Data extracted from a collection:
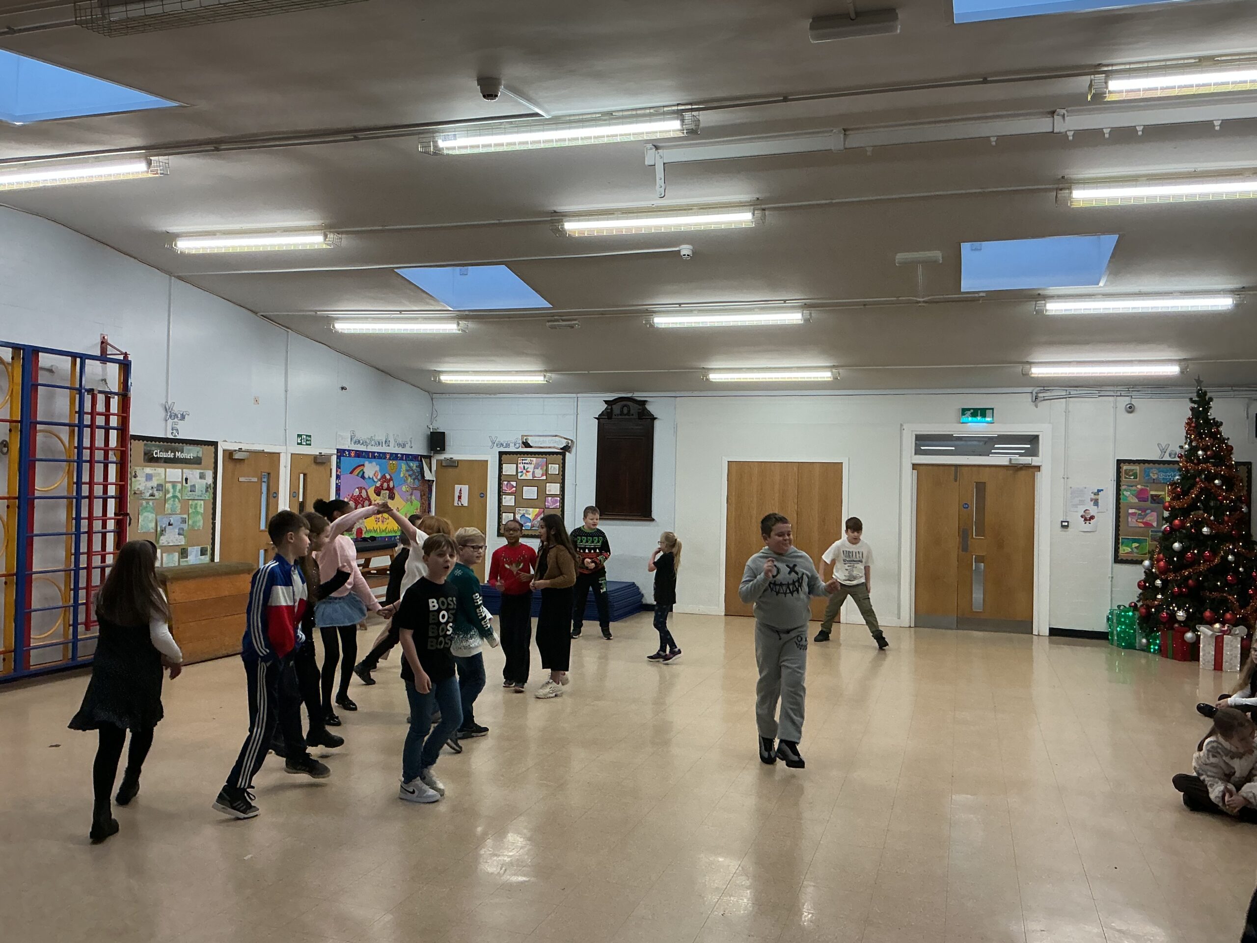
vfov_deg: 48.2
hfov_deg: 61.7
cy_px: 472
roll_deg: -1.3
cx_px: 628
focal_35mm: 29
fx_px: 1053
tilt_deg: +0.3
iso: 64
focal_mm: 3
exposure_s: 1/100
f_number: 1.8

> **Task description**
Retype the data exactly as it stands, but keep the images out of your copy.

> **Response to this exercise**
vfov_deg: 48.2
hfov_deg: 61.7
cy_px: 472
roll_deg: -1.3
cx_px: 628
focal_35mm: 29
fx_px: 1053
tilt_deg: +0.3
iso: 64
focal_mm: 3
exposure_s: 1/100
f_number: 1.8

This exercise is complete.